3 minintermediatenodejscustom-errorsexpresserror-middlewarestatus-codes

Quick Answer

Extend the built-in Error class to add fields like statusCode and isOperational, so handlers can respond appropriately. In Express, throw/next these errors and centralize handling in a single error-handling middleware (four arguments) that maps them to HTTP responses.

Detailed Answer

Answer:

Custom error classes carry structured context beyond a message:

class AppError extends Error {
  constructor(message, statusCode = 500) {
    super(message);
    this.name = this.constructor.name;
    this.statusCode = statusCode;
    this.isOperational = true;          // distinguishes expected errors from bugs
    Error.captureStackTrace(this, this.constructor);
  }
}

class NotFoundError extends AppError {
  constructor(resource) { super(`${resource} not found`, 404); }
}
class ValidationError extends AppError {
  constructor(msg) { super(msg, 400); }
}

Propagating in Express:

app.get('/users/:id', async (req, res, next) => {
  try {
    const user = await db.getUser(req.params.id);
    if (!user) throw new NotFoundError('User');
    res.json(user);
  } catch (err) {
    next(err);          // hand off to the error middleware
  }
});

(An asyncHandler wrapper can remove the repetitive try/catch by catching rejections and calling next for you.

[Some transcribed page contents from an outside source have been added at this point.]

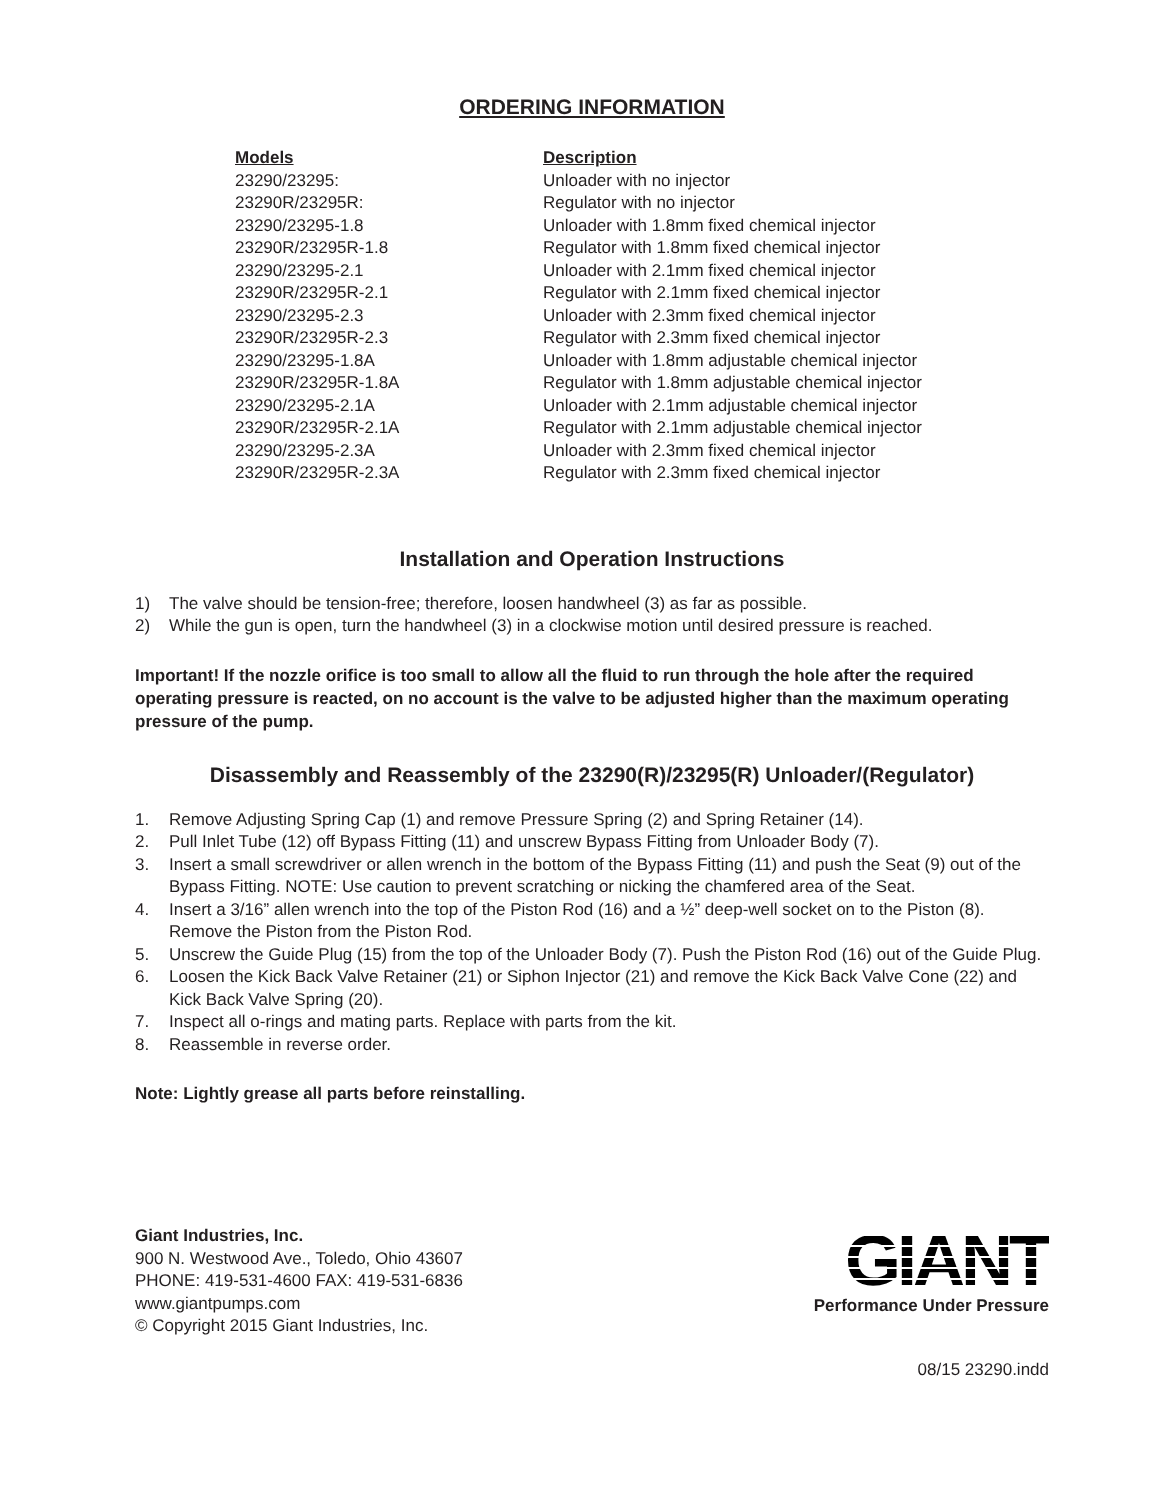ORDERING INFORMATION
| Models | Description |
| --- | --- |
| 23290/23295: | Unloader with no injector |
| 23290R/23295R: | Regulator with no injector |
| 23290/23295-1.8 | Unloader with 1.8mm fixed chemical injector |
| 23290R/23295R-1.8 | Regulator with 1.8mm fixed chemical injector |
| 23290/23295-2.1 | Unloader with 2.1mm fixed chemical injector |
| 23290R/23295R-2.1 | Regulator with 2.1mm fixed chemical injector |
| 23290/23295-2.3 | Unloader with 2.3mm fixed chemical injector |
| 23290R/23295R-2.3 | Regulator with 2.3mm fixed chemical injector |
| 23290/23295-1.8A | Unloader with 1.8mm adjustable chemical injector |
| 23290R/23295R-1.8A | Regulator with 1.8mm adjustable chemical injector |
| 23290/23295-2.1A | Unloader with 2.1mm adjustable chemical injector |
| 23290R/23295R-2.1A | Regulator with 2.1mm adjustable chemical injector |
| 23290/23295-2.3A | Unloader with 2.3mm fixed chemical injector |
| 23290R/23295R-2.3A | Regulator with 2.3mm fixed chemical injector |
Installation and Operation Instructions
1) The valve should be tension-free; therefore, loosen handwheel (3) as far as possible.
2) While the gun is open, turn the handwheel (3) in a clockwise motion until desired pressure is reached.
Important! If the nozzle orifice is too small to allow all the fluid to run through the hole after the required operating pressure is reacted, on no account is the valve to be adjusted higher than the maximum operating pressure of the pump.
Disassembly and Reassembly of the 23290(R)/23295(R) Unloader/(Regulator)
1. Remove Adjusting Spring Cap (1) and remove Pressure Spring (2) and Spring Retainer (14).
2. Pull Inlet Tube (12) off Bypass Fitting (11) and unscrew Bypass Fitting from Unloader Body (7).
3. Insert a small screwdriver or allen wrench in the bottom of the Bypass Fitting (11) and push the Seat (9) out of the Bypass Fitting. NOTE: Use caution to prevent scratching or nicking the chamfered area of the Seat.
4. Insert a 3/16” allen wrench into the top of the Piston Rod (16) and a ½” deep-well socket on to the Piston (8). Remove the Piston from the Piston Rod.
5. Unscrew the Guide Plug (15) from the top of the Unloader Body (7). Push the Piston Rod (16) out of the Guide Plug.
6. Loosen the Kick Back Valve Retainer (21) or Siphon Injector (21) and remove the Kick Back Valve Cone (22) and Kick Back Valve Spring (20).
7. Inspect all o-rings and mating parts. Replace with parts from the kit.
8. Reassemble in reverse order.
Note: Lightly grease all parts before reinstalling.
Giant Industries, Inc.
900 N. Westwood Ave., Toledo, Ohio 43607
PHONE: 419-531-4600 FAX: 419-531-6836
www.giantpumps.com
© Copyright 2015 Giant Industries, Inc.
GIANT
Performance Under Pressure
08/15 23290.indd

Express 5 forwards async rejections automatically.)

Centralized error-handling middleware — note the four parameters (that's how Express recognizes it), registered last:

app.use((err, req, res, next) => {
  const status = err.statusCode || 500;
  // Log full details server-side; return a safe message to the client
  if (!err.isOperational) logger.error(err);
  res.status(status).json({ error: err.message });
});

Benefits: one place to format responses, log, and hide internal details; handlers stay focused on the happy path; the isOperational flag lets you decide what to expose vs. treat as a crash.